In a city where elections generally pass unnoticed, this campaign has been the hottest in recent memory because some candidates say its outcome will determine whether Whittier will remain the quaint town with Quaker roots, or become just another Los Angeles suburb with too many gas stations and strip malls.

Candidates have presented their criticism and plans for Whittier during at least five different debates, signs proliferate throughout the city, some candidates are broadcasting commercials on the local cable television stations, and nearly all are taking potshots at the current City Council. Most candidates have limited spending to $5,000, though, according to campaign expenditure statements, Henderson has spent about $15,000 on mailers, signs and newspaper ads and commercials in his bid to be reelected.
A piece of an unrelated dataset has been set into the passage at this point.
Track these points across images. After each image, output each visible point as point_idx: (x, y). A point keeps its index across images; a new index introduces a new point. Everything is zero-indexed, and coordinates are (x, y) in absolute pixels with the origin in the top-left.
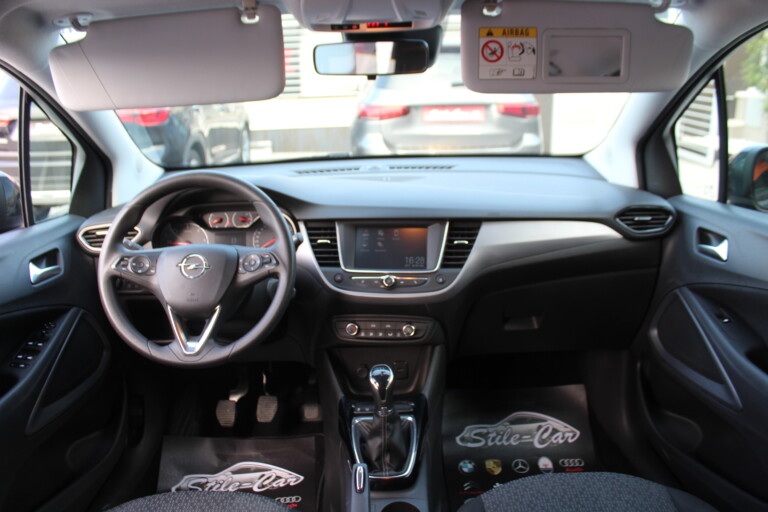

Though all 10 candidates said they want to preserve Whittier's character, they disagree on how it should be done. A lopsided division among the candidates has emerged: eight candidates who champion slow-growth, more historic preservation, and the preservation of the La Puente Hills, and two candidates who want careful development to bring more goods and services into Whittier without compromising the small-town atmosphere.

Todd, who is viewed by some of the slow-growth candidates as a member of the Establishment, said that despite differences between the two camps, the goals are the same.

"How we achieve those goals is the issue," he said. "Everyone agrees we need to have quality, attractive development. Nobody questions that we need to have more owner-occupied homes. Everyone wants to figure out a way to allow apartment buildings to exist compatibly in neighborhoods with single-family homes. But do we continue to change cautiously and carefully or do we go through with a meat ax?" Whittier residents, Todd said, want a cautious change.

"This community has met change with progress, but progress on an evolutionary basis, not a revolutionary basis," he said. "We don't make sharp left and right turns in direction."

But other candidates said residents are disgusted with the city's policies, evolutionary or not. They said the policies are outdated, and based on the philosophy that the development means business and all business is good. The problem, some candidates said, is that not all business is good when it creates increased density, traffic and pollution. These candidates said it is time for the council to sit down and do some long-range planning for Whittier.

"This is a special town, but it cannot be isolated from the outside world," said candidate Bergerson. "The earthquake forced the city to face reality. If it chooses to ignore it, then this wonderful groove can become a rut."

Henderson said if the council continues in the same direction, Whittier's charm will be lost.

"We are losing the ideals that make Whittier unique," he said. "People came here because they were reminded of the Midwest. We are now losing that special touch. There has been a proliferation of apartments and strip malls, and the council has been unable to find a way to decide where its priorities are. "

Part of the problem, said the camp of eight candidates, is that the council refuses to listen to the residents it is supposed to represent. Instead, it indulges in its own whims without a word of explanation to residents, they said.

The council's passage of an ordinance banning assault weapons last year, and its more recent refusal to consider buying and renovating the historic Whittier Theater are most often pointed to as examples of what candidates said is the council's arrogant attitude that it knows better than the residents.